The pain in her jaw has receded to a dull throb, thanks to exhaustion and the pain pill Jeff had given her with dinner several hours ago. The sedative has finally worn off, and she is alert enough to turn her head and watch him as he bends and shuffles food around in her fridge, looking for someplace to put their leftovers. (What he could possibly need to shuffle, she’s not sure: It’s not as though her kitchen is bursting at the seams. She usually has just enough to take her from paycheck to paycheck.) But she is aware enough to appreciate the line of his back as he leans over, his profile lit by the light coming from the fridge’s interior.
 
She knows she’s a little loopy, but she’s not out of it anymore: She was fully capable of walking to the bathroom earlier. (It doesn’t mean she didn’t want to hug him when she came out and realized he’d been wiping the same portion of countertop outside the bathroom door over and over again, in case she needed help.)
 
She’s definitely not out of it enough to pull him back into a hug when he sets her down on her bed and pulls the covers over her.

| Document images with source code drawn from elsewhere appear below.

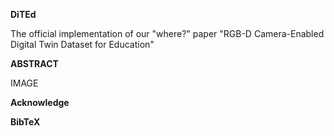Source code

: **DiTEd**

The official implementation of our "where?" paper "RGB-D Camera-Enabled Digital Twin Dataset for Education"

**ABSTRACT**

IMAGE

**Acknowledge**

**BibTeX**
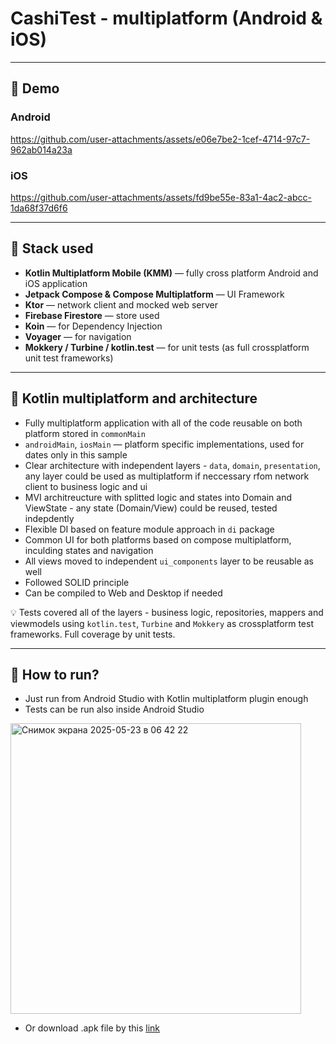 # CashiTest - multiplatform (Android & iOS)

---

## 📱 Demo

### Android

https://github.com/user-attachments/assets/e06e7be2-1cef-4714-97c7-962ab014a23a




### iOS

https://github.com/user-attachments/assets/fd9be55e-83a1-4ac2-abcc-1da68f37d6f6



---

## 🧰 Stack used

- **Kotlin Multiplatform Mobile (KMM)** — fully cross platform Android and iOS application
- **Jetpack Compose & Compose Multiplatform** — UI Framework
- **Ktor** — network client and mocked web server
- **Firebase Firestore** — store used
- **Koin** — for Dependency Injection
- **Voyager** — for navigation
- **Mokkery / Turbine / kotlin.test** — for unit tests (as full crossplatform unit test frameworks)

---

## 🔗 Kotlin multiplatform and architecture

- Fully multiplatform application with all of the code reusable on both platform stored in `commonMain`
- `androidMain`, `iosMain` — platform specific implementations, used for dates only in this sample
- Clear architecture with independent layers - `data`, `domain`, `presentation`, any layer could be used as multiplatform if neccessary rfom network client to business logic and ui
- MVI architreucture with splitted logic and states into Domain and ViewState - any state (Domain/View) could be reused, tested indepdently
- Flexible DI based on feature module approach in `di` package
- Common UI for both platforms based on compose multiplatform, inculding states and navigation
- All views moved to independent `ui_components` layer to be reusable as well
- Followed SOLID principle
- Can be compiled to Web and Desktop if needed

💡 Tests covered all of the layers - business logic, repositories, mappers and viewmodels using `kotlin.test`, `Turbine` and `Mokkery` as crossplatform test frameworks. Full coverage by unit tests.

---

## 🚀 How to run?

- Just run from Android Studio with Kotlin multiplatform plugin enough
- Tests can be run also inside Android Studio 
  
<img width="465" alt="Снимок экрана 2025-05-23 в 06 42 22" src="https://github.com/user-attachments/assets/9b556b07-e4f8-4b4a-899a-2514ed941d52" />

- Or download .apk file by this [link](https://drive.google.com/file/d/1no2EO3aCl-eHZ0-Y2VxEVmcyWbaKUCZY/view?usp=sharing)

She’s not out of it enough not to notice the hum of…something as the hug drags out or how her heart speeds up when his head shifts, his cheek brushing over her hair or the way he relaxes as he exhales.
 
Why she doesn’t let him pull away completely, why she smiles that smile up at him, why she closes the distance between them, placing her lips on his and holding them there till he responds, brushing his own mouth against hers – well, part of it is the pain pill. A small, almost insignificant part, at that.
 
But when he pulls away and stares down at her blankly, his hands tightening around her shoulders for a second before he releases her and stand quickly, and she blinks back tears and turns to face the opposite wall, pulling the sheets up under her chin – well, that, all of it, is her.
***
Jeff sits on Annie’s couch, watching an infomercial with the volume turned down low. He’s checked on her and changed the ice pack she held to her face, wrapping it carefully in a hand towel from her bathroom and brushing her hair from her face.
 
He knows he should just crash on her couch, wait for her to wake up tomorrow and try to talk to her over breakfast.
 
He knows he could lie down on the other half of her bed: Kissing him was a pretty clear indicator she wouldn’t mind.
 
He knows he would be responsible and have this discussion with her if he only had some idea what the hell he would say.
 
For once, the voice he hears nagging in the back of his head as he jogs down the stairs to the parking lot, gets in his car and drives home doesn’t sound like his mother.
 
The voice calling him a loser in his head sounds an awful lot like him, and he thinks it sounds guilty.
 
And, more than he’s willing to admit, that makes sense.